Talk of reparations for slavery moves to state capitols (part 2)

Stateline — State bills seem designed to ignite conversation about systemic racial injustices at a time when the nation is sharply divided over issues of race. Like the federal bill currently being considered in the U.S. House, the state measures would create commissions to study reparations and propose solutions.

For example, New York Democrats in January introduced bills in both the General Assembly and the state Senate that would create a commission to study reparations and racial and economic discrimination against African Americans. The bills would also acknowledge “the fundamental injustice, cruelty, brutality, and inhumanity of slavery in the city of New York and the state of New York.” New York state Sen. James Sanders, Jr., the lead sponsor of the Senate bill, declined Stateline’s request for comment. State Assemblyman Charles Barron, who introduced that chamber’s bill, did not respond.

California Democrats introduced two measures this year. One, which both the state Assembly and Senate approved overwhelmingly, was a resolution acknowledging California’s role in chattel slavery and recognizing “the need to pursue avenues to implement proposed reparations for the descendants of African slaves in the United States.”

A second resolution, introduced in June, would formally apologize for California’s “past complicity in slavery” and encourage Congress to enact the federal reparations bill. That resolution is currently in committee.

California state Assemblyman James Gallagher, a Republican who voted against the pending resolution, said: “Certainly slavery is a grievous injustice in our country’s history that we absolutely as a country need to recognize and apologize for.”

But reparations are the wrong approach, he said. “It’s a typical Democratic solution. Let’s figure out how to allocate more taxpayer dollars and throw more money at something, but it doesn’t necessarily get at the root issues.”

State lawmakers’ efforts recognize the complexity of slavery’s history and repercussions, said Cornell Brooks, a professor at the Harvard Kennedy School of Government and former president of the NAACP.

Brooks and a team of researchers at the Kennedy School have been asked by a New Jersey advocacy organization to craft a reparations bill for that state.   If successful, the team hopes to replicate those efforts in other states, Brooks said.

“We need a morally ambitious strategy, but on a state and local-sized platform,” Brooks said. “To just relegate the responsibility to Congress ignores the role of state capitols and city halls in slavery.”

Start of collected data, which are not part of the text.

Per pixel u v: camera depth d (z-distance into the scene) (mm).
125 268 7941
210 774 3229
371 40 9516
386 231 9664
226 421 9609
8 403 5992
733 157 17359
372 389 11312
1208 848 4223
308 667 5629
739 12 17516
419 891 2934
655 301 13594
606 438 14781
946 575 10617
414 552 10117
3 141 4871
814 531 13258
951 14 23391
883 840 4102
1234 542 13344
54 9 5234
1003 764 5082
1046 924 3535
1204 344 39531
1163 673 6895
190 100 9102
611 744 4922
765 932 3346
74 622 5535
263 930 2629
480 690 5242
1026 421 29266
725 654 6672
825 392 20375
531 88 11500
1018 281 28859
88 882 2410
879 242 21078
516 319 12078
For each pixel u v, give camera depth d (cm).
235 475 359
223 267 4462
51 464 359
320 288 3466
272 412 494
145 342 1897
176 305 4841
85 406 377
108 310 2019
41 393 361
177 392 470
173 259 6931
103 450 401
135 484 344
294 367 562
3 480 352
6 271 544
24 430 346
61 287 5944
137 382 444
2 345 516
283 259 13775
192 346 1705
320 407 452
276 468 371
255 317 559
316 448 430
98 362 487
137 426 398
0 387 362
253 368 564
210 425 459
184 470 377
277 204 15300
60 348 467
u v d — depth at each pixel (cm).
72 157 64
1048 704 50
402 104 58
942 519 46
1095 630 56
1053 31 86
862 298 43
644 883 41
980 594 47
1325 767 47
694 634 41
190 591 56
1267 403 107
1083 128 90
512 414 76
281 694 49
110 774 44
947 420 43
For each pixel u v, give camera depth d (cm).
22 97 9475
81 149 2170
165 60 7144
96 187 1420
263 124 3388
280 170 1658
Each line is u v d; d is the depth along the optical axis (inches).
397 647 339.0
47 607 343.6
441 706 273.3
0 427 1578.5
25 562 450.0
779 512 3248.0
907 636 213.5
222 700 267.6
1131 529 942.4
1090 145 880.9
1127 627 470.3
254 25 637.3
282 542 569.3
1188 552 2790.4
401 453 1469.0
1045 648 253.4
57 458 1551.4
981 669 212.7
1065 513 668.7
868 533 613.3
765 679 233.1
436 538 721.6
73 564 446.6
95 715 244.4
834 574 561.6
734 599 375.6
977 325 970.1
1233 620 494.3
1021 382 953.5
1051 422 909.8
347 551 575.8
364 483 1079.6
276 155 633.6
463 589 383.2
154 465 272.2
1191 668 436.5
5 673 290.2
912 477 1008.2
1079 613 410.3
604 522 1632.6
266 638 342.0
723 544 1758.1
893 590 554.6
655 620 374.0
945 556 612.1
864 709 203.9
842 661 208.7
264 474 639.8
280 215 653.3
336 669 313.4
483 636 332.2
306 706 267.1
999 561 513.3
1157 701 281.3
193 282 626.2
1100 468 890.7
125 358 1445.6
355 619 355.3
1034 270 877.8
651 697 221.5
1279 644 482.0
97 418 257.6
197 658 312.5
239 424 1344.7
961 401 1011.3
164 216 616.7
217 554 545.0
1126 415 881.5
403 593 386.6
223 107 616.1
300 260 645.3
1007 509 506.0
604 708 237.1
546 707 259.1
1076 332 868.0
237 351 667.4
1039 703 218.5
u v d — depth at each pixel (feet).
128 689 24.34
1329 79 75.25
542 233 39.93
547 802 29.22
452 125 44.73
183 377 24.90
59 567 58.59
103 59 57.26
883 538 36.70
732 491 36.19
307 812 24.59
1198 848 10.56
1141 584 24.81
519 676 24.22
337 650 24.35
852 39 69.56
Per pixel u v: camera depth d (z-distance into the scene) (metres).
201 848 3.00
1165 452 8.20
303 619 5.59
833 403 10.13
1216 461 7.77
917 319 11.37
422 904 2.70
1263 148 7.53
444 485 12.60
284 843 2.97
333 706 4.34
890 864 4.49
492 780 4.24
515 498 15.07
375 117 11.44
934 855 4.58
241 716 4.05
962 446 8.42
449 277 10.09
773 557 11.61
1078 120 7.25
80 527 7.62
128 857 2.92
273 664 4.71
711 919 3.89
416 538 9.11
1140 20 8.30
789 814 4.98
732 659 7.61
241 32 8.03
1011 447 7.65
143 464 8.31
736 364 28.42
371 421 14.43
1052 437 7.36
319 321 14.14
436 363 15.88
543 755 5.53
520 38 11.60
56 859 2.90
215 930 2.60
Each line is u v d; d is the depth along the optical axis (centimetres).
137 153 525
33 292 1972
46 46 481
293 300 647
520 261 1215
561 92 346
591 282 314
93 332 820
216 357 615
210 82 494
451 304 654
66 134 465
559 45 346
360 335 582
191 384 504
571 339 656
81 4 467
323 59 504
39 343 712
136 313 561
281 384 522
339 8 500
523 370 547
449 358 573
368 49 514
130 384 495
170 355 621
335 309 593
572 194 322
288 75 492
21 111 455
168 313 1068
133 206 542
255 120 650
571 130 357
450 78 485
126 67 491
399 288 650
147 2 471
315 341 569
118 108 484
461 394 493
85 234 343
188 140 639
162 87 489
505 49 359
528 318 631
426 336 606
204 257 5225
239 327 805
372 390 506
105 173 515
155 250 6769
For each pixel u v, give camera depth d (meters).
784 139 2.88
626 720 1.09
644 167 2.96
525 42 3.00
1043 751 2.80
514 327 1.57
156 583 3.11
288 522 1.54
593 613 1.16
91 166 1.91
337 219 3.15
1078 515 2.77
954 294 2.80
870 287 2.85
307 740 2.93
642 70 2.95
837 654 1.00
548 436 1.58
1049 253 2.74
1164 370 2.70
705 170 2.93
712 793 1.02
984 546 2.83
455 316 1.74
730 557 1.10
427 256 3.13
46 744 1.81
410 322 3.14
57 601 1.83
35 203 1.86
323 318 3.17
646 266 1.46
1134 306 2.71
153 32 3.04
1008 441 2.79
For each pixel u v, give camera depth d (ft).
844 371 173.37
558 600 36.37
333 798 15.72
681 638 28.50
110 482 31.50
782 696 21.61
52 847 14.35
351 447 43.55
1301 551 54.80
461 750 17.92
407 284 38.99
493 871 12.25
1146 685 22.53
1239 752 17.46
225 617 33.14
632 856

It makes sense for states, in addition to the federal government, to address reparations because even non-slave-states benefitted from the institution, said Vermont state Rep. Brian Cina, a member of the Progressive Party who sponsored the Vermont bill.

“It’s easy for people to say we didn’t have slaves in Vermont, but were you buying cotton from the South? Tobacco?” said Cina, who identifies as multiracial.

Vermont, which is now nearly 95% White, in 1777 became the first state to outlaw adult slavery. The partial ban applied to adults over 21.

Cina said he introduced the legislation at the prodding of a local racial justice group. As a Brown-skinned person of color, he says he’s not sure of his ancestry because his mother was adopted. He said he’d been harassed by police, so he felt a kinship with the struggles of African Americans. And Vermont’s tiny Black population still struggles under the legacy of slavery today, he said.

His bill, which is in committee, would create a task force to consider a state apology for slavery and develop a proposal for reparations.